Fuente:
· · · · ·

La natalidad en España --entretenida con la investidura de Sánchez, el conflicto provocado por los nacionalistas en Cataluña y la guerra por el cofre del dinero de las autonomías, que será el asunto capital a la vuelta del verano si finalmente tenemos Gobierno y no hay que repetir las elecciones-- ha caído un 40%, según los datos oficiales. Tenemos la tasa de fecundidad más baja de las dos últimas décadas y estamos los penúltimos en las clasificaciones demográficas de la Unión Europea. Todo un honor.
En paralelo, el envejecimiento de la población aumenta sin que contemos alguna estrategia cierta para afrontar este grave problema. La ley de dependencia, el supuesto cuarto pilar del Estado del Bienestar, no ha funcionado desde su promulgación. Los recursos necesarios para financiarla han sido desviados por los políticos en su propio beneficio –una parte de los nuevos alcaldes acaban de subirse unilateralmente el sueldo– o para sufragar delirios tribales como el procés.
Desde hace cuatro años mueren más españoles de los que nacen: las familias no tienen vástagos o posponen en el tiempo la decisión de procrear. Enredados en las sucesivas crisis políticas, un asunto básicamente de élites, uno tiene la impresión de que tras cuatro décadas de democracia formal casi todos los grandes asuntos vitales --que no por casualidad son la fuente de los grandes negocios-- continúan sin resolver. Ni el mercado de la vivienda, ni el empleo, ni tampoco las políticas de conciliación, más visibles en el resto del continente, responden aquí a lo que podríamos considerar el interés general.
Estos asuntos no pasan de las meras promesas, cuando no son directamente parte del pertinaz engaño de nuestros próceres. Los expertos nos auguran una inminente catástrofe demográfica que, si la providencia no lo remedia, puede terminar coincidiendo en el tiempo con la nueva recesión económica que los gurús vienen pronosticando desde hace tiempo, aunque sin dar pistas sobre cuándo caerá sobre nuestras cabezas. Si tenemos en cuenta los cambios sociales de la última década, cuando el Armagedón de la burbuja inmobiliaria estalló llevándose por delante de un plumazo todo el bienestar virtual que reivindicaba como su gran logro colectivo la generación política de la Transición, desconcierta pensar cuál es el destino que nos espera en caso de que se cumplan estos pronósticos.
Todas las crisis tienen las mismas consecuencias, aunque la herida que producen sea más o menos profunda: empleos destruidos, vidas destrozadas, sueños quebrados y esa incertidumbre frente al porvenir que suele acompañar al hecho de ir cumpliendo años. En el último decenio, España no ha hecho nada para crear un modelo económico equilibrado y con un mínimo de cohesión social. Esta necesidad, urgente, apenas si aparece en la agenda política, convertida en una lucha de clanes por conquistar el poder, ocupar sillones o perdurar en esa indudable zona de confort en que se ha convertido la vida política, donde unos prosperan a velocidad sideral –véase el caso de los salvadores de Podemos– mientras el resto padece la precariedad creciente de quien, incluso trabajando, no puede cubrir sus necesidades básicas, como tener un techo o un empleo que le permita construir una vida independiente.

· · · · ·

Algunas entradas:
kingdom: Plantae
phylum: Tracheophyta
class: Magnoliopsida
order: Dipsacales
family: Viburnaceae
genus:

· · · · ·

Ejercicios propuestos:
1. Según los datos oficiales que recoge la columna sobre la natalidad, ¿en qué porcentaje ha caído la natalidad en España?
2. Enumera las consecuencias que, según la columna sobre la natalidad, tienen todas las crisis.
3. Resume en forma de lista el párrafo de la columna sobre la natalidad que empieza por "En paralelo, el envejecimiento de la población", conservando sus datos principales.

Soluciones del ejercicio:
1. Ha caído un 40 %.

2.
- Empleos destruidos
- Vidas destrozadas
- Sueños quebrados
- Incertidumbre frente al porvenir

3.
- El envejecimiento de la población aumenta sin una estrategia cierta para afrontarlo.
- La ley de dependencia, supuesto cuarto pilar del Estado del Bienestar, no ha funcionado desde su promulgación.
- Los políticos han desviado los recursos para financiarla en su propio beneficio o para sufragar el procés.
- Una parte de los nuevos alcaldes acaba de subirse el sueldo unilateralmente.